In China, citizens are only allowed to worship in religious institutions approved by the bodies established by China's Religious Affairs Bureau to exercise state supervision over them. For Protestant Christians, this means worshiping in churches affiliated with the TSPM/CCC.
However, tens of millions – and up to 100 million by some estimates – of Chinese Christians refuse to worship in registered churches. "Underground" or "house church" Christians worship secretly in homes at the risk of being arrested, fined, or imprisoned by Public Security Bureau (PSB) officials.
They argue that the government should not be the head of the church, and restricting where they can worship is infringing on their religious freedom.
"Faithful house church prisoners who number in the thousands are grieved by WEA's statement," CAA contended in its statement last month.

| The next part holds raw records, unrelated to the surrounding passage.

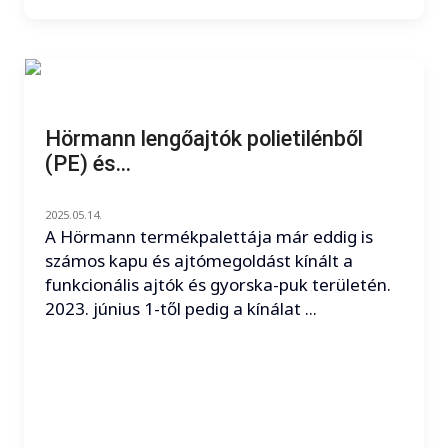
Hörmann lengőajtók polietilénből
(PE) és...
2025.05.14.
A Hörmann termékpalettája már eddig is
számos kapu és ajtómegoldást kínált a
funkcionális ajtók és gyorska-puk területén.
2023. június 1-től pedig a kínálat ...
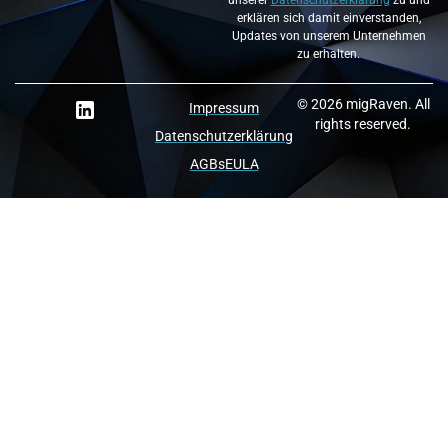
unserer
Datenschutzerklärung
zu und
erklären sich damit einverstanden,
Updates von unserem Unternehmen
zu erhalten.
© 2026 migRaven. All
Impressum
rights reserved.
Datenschutzerklärung
AGBs
EULA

"While it is certainly the WEA's prerogative to only meet with national, state-sanctioned and Three-Self church leaders, their failure to mention 80 million faithful Christians who are clearly the majority of Chinese Christian population and meet in house churches and rented offices, has compromised the cause of the suffering church in China," it added.
Tunnicliffe, in response to the criticism, explained that it was the first trip WEA ever made at the official invitation of TSPM/CCC leaders.
"The purpose of our visit to China – it was really a historic visit – was to begin building a relationship," the evangelical head explained. "The primary purpose was not advocacy for any movement within China, but to simply build understanding."
WEA, he noted, had to also overcome the stereotype that evangelical Christians have a certain political motive or bias. So part of the goal of the trip was to de-stigmatize the understanding of what evangelicals are worldwide.
In the case of the TSPM/CCC-associated churches, Tunnicliffe said the church leaders wanted to explain to WEA out of their context what was happening in their churches.
"It (the meeting) was to start a journey of trust," the Canadian evangelical leader said.
Tunnicliffe also noted that WEA operates out of a principle that it never discusses in public what it talks about in private.
"And so we recognize that some people's role within our evangelical world community is to be a constant public voice pointing out issue," Tunnicliffe said. "WEA's role is to seek to determine what is the best mechanism for different contexts. And this applies to China and other parts of the world. So WEA has both a public and private voice."
The World Evangelical Alliance is a network of churches in 128 nations and over 100 international organizations. The organization represents more than 420 million evangelical Christians around the world. Its mission is to foster Christian unity and provide a worldwide identity, voice and platform to Evangelical Christians.